Cosatu expressed similar sentiments admitting that state capture was orchestrated by its comrades.
‘Our greatest failing is how we have allowed corruption to explode and entrench itself in every fabric of our lives. It is a disgrace. It is our comrades who are looting.
‘If we are genuine about fixing the ANC, government, the economy and our many challenges, then we must accept responsibility for how we have brought the ANC, economy and SA to its knees.
‘The time for us outsourcing our failures to others must end.

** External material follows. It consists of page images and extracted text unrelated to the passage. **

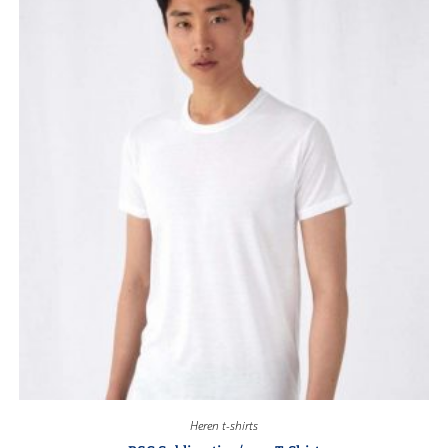
Heren t-shirts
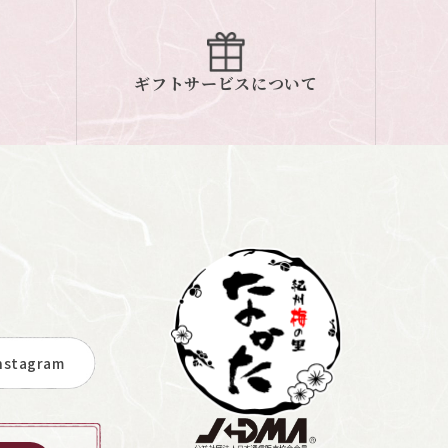
ギフトサービスについて
stagram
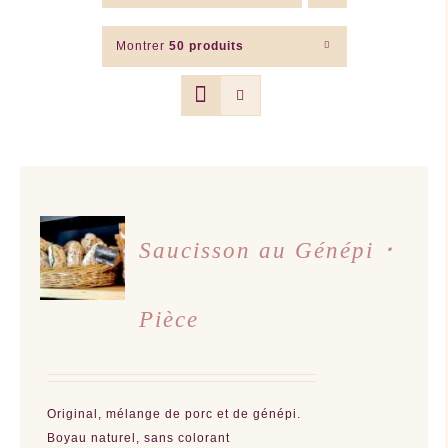
Montrer
50 produits
Saucisson au Génépi ･
DÉTAILS
Pièce
Original, mélange de porc et de génépi.
Boyau naturel, sans colorant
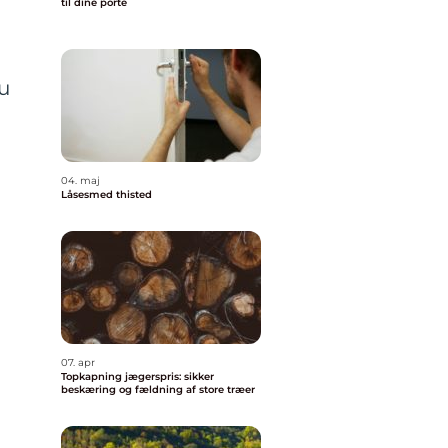
til dine porte
nu
04. maj
Låsesmed thisted
07. apr
Topkapning jægerspris: sikker
beskæring og fældning af store træer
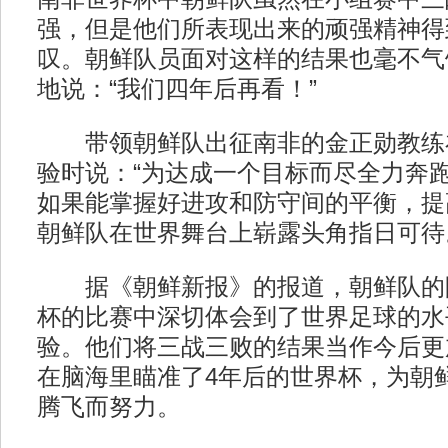
强，但是他们所表现出来的顽强精神得
叹。朝鲜队员面对这样的结果也毫不气
地说：“我们四年后再看！”
带领朝鲜队出征南非的金正勋教练
验时说：“为达成一个目标而尽全力奔
如果能掌握好进攻和防守间的平衡，提
朝鲜队在世界舞台上崭露头角指日可待
据《朝鲜新报》的报道，朝鲜队的
杯的比赛中深切体会到了世界足球的水
验。他们将三战三败的结果当作今后更
在脑海里瞄准了4年后的世界杯，为朝
腾飞而努力。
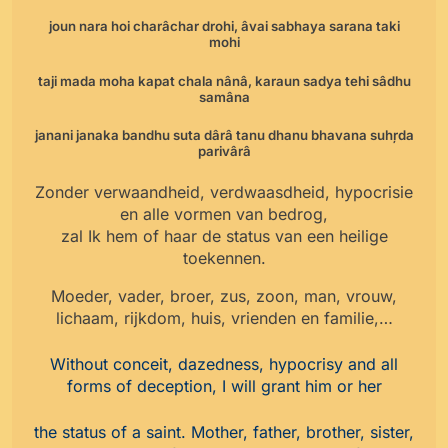
joun nara hoi charâchar drohi, âvai sabhaya sarana taki
mohi
taji mada moha kapat chala nânâ, karaun sadya tehi sâdhu
samâna
janani janaka bandhu suta dârâ tanu dhanu bhavana suhŗda
parivârâ
Zonder verwaandheid, verdwaasdheid, hypocrisie
en alle vormen van bedrog,
zal Ik hem of haar de status van een heilige
toekennen.
Moeder, vader, broer, zus, zoon, man, vrouw,
lichaam, rijkdom, huis, vrienden en familie,…
Without conceit, dazedness, hypocrisy and all
forms of deception, I will grant him or her
the status of a saint. Mother, father, brother, sister,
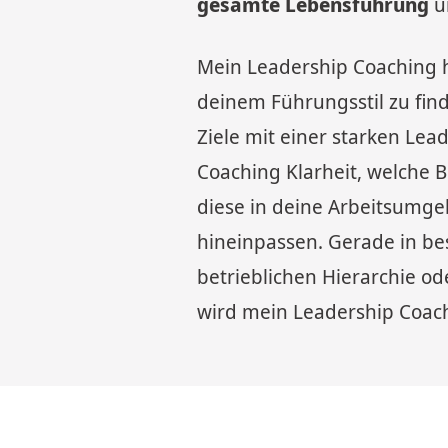
gesamte Lebensführung
un
Mein Leadership Coaching hi
deinem Führungsstil zu fin
Ziele mit einer starken Le
Coaching Klarheit, welche B
diese in deine Arbeitsumge
hineinpassen. Gerade in be
betrieblichen Hierarchie 
wird mein Leadership Coach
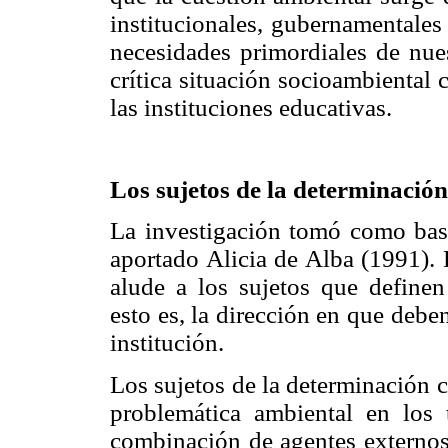
institucionales, gubernamentales
necesidades primordiales de nues
crítica situación socioambiental
las instituciones educativas.
Los sujetos de la determinación
La investigación tomó como base 
aportado Alicia de Alba (1991). 
alude a los sujetos que definen 
esto es, la dirección en que debe
institución.
Los sujetos de la determinación c
problemática ambiental en los 
combinación de agentes externos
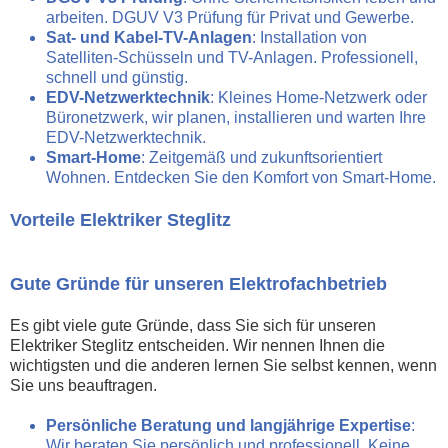
arbeiten. DGUV V3 Prüfung für Privat und Gewerbe.
Sat- und Kabel-TV-Anlagen
: Installation von
Satelliten-Schüsseln und TV-Anlagen. Professionell,
schnell und günstig.
EDV-Netzwerktechnik
: Kleines Home-Netzwerk oder
Büronetzwerk, wir planen, installieren und warten Ihre
EDV-Netzwerktechnik.
Smart-Home
: Zeitgemäß und zukunftsorientiert
Wohnen. Entdecken Sie den Komfort von Smart-Home.
Vorteile Elektriker Steglitz
Gute Gründe für unseren Elektrofachbetrieb
Es gibt viele gute Gründe, dass Sie sich für unseren
Elektriker Steglitz entscheiden. Wir nennen Ihnen die
wichtigsten und die anderen lernen Sie selbst kennen, wenn
Sie uns beauftragen.
Persönliche Beratung und langjährige Expertise
:
Wir beraten Sie persönlich und professionell. Keine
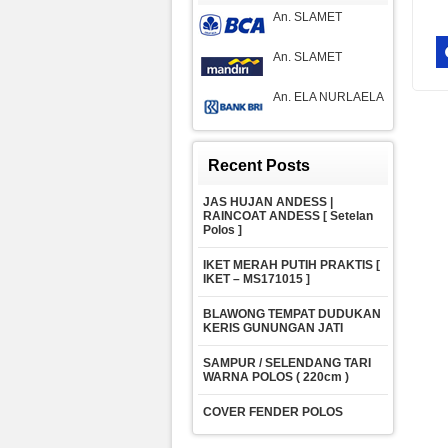
An. SLAMET
An. SLAMET
An. ELA NURLAELA
Recent Posts
JAS HUJAN ANDESS |
RAINCOAT ANDESS [ Setelan
Polos ]
IKET MERAH PUTIH PRAKTIS [
IKET – MS171015 ]
BLAWONG TEMPAT DUDUKAN
KERIS GUNUNGAN JATI
SAMPUR / SELENDANG TARI
WARNA POLOS ( 220cm )
COVER FENDER POLOS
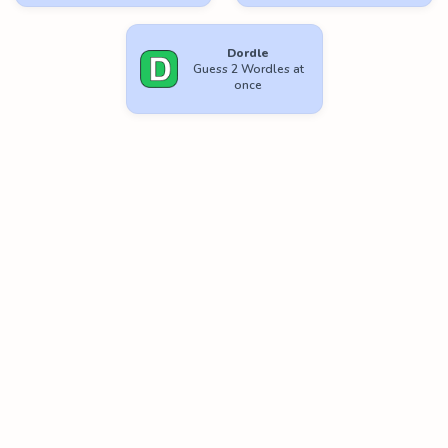
Dordle
Guess 2 Wordles at
once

Otherwise we must accept that the ANC will die under our watch.’
Cosatu said voters deserved accountability for how far the ANC was in implementing the 2016 and 2019 manifestos, adding that this time around, voters need a manifesto reflective of the state of municipalities and how they will be fixed.
‘We are preparing for our most difficult local elections. What will be our story?
‘Workers are angry at the endless failures of the ANC and government. They are tired of disingenuous excuses. They are exhausted by the factional fights and looting destroying the public services they depend upon.
‘They are furious that two provinces were burned to the ground by comrades. They doubt we will redeem ourselves. It is up to us to earn the trust of workers and voters back.’